THE TASK
Retype the data below verbatim; pictures do not belong in the copy.

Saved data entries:
Segment Open

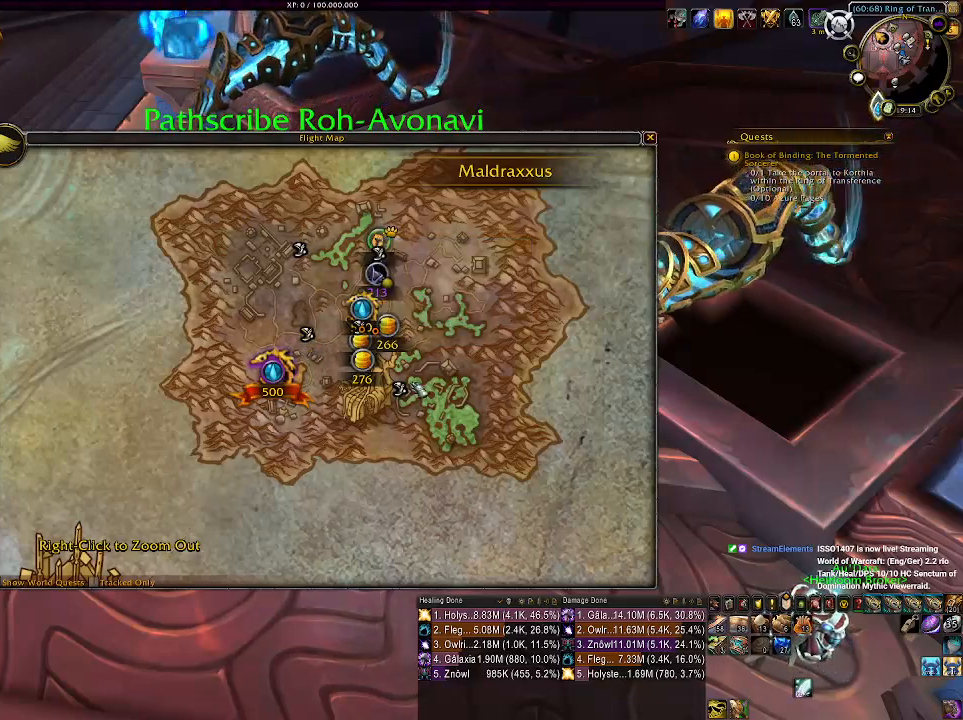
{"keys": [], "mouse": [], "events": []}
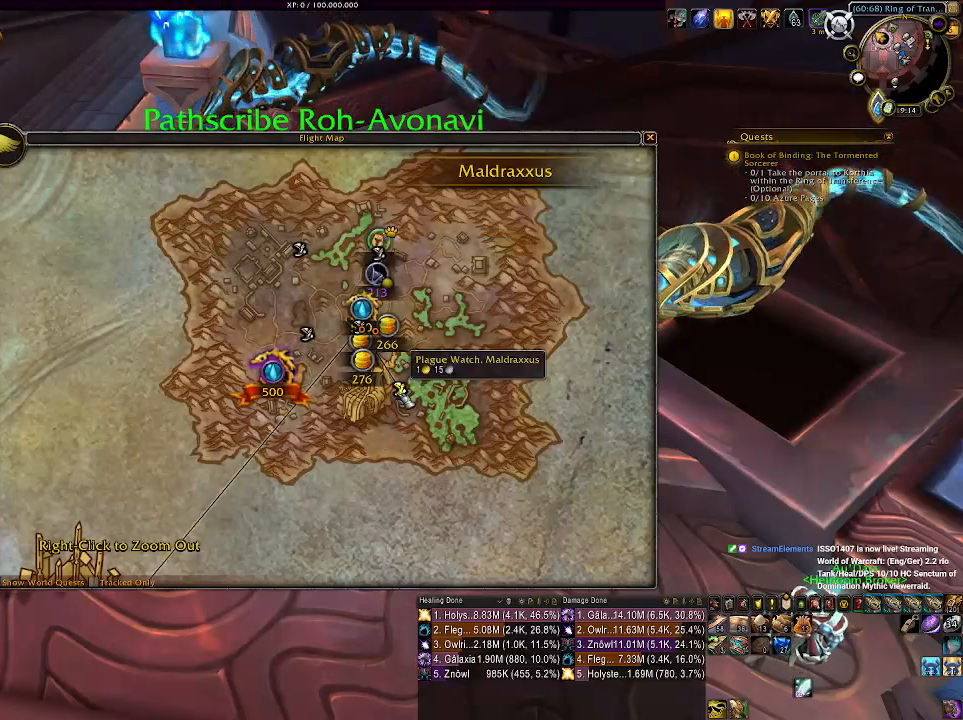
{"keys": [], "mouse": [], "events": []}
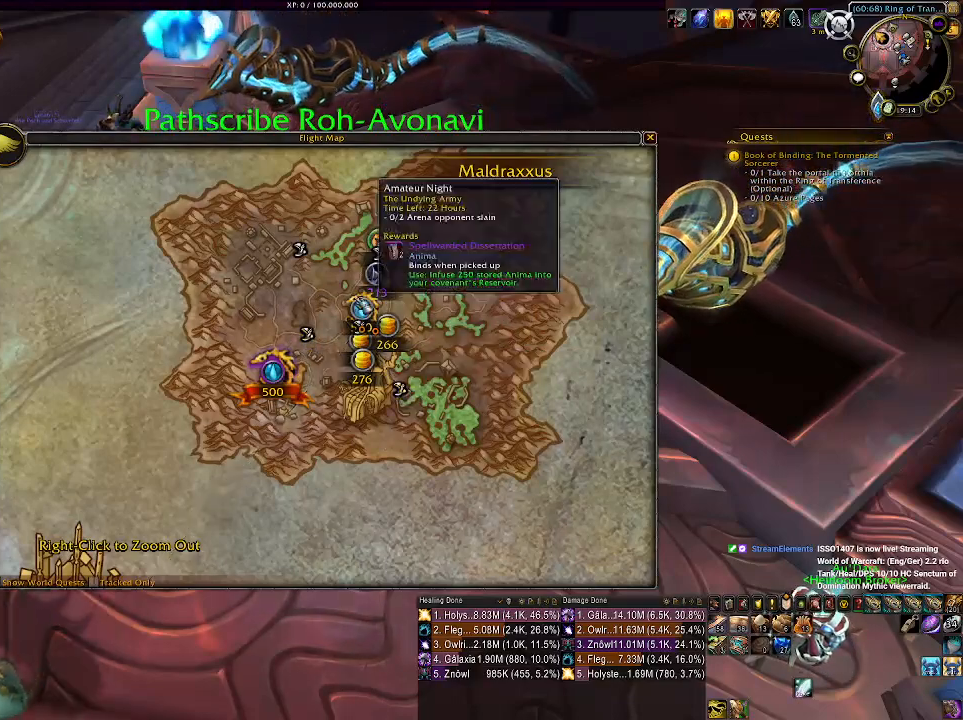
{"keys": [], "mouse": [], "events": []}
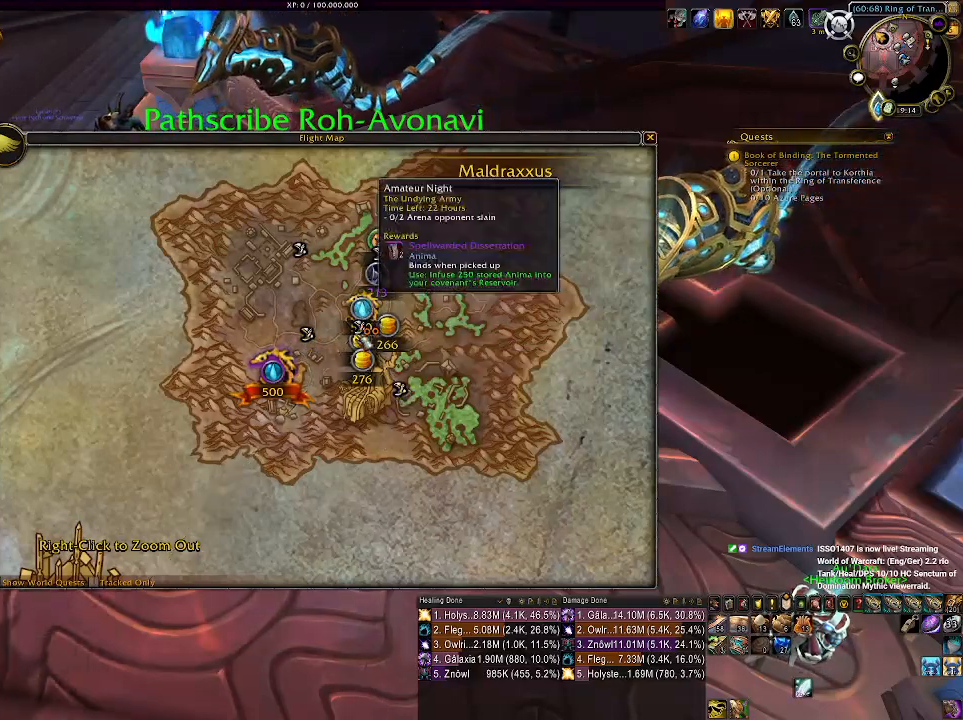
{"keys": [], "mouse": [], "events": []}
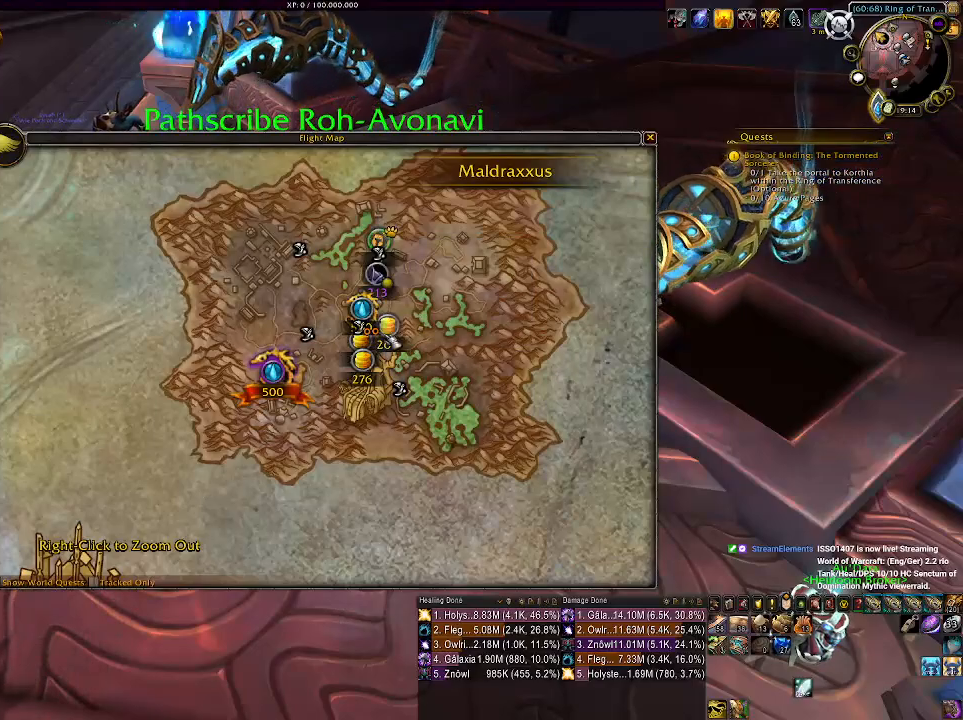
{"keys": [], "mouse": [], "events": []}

Segment Closed

SOLUTION
{"keys": [], "mouse": [], "events": []}
{"keys": [], "mouse": [], "events": []}
{"keys": [], "mouse": [], "events": []}
{"keys": [], "mouse": [], "events": []}
{"keys": [], "mouse": [], "events": []}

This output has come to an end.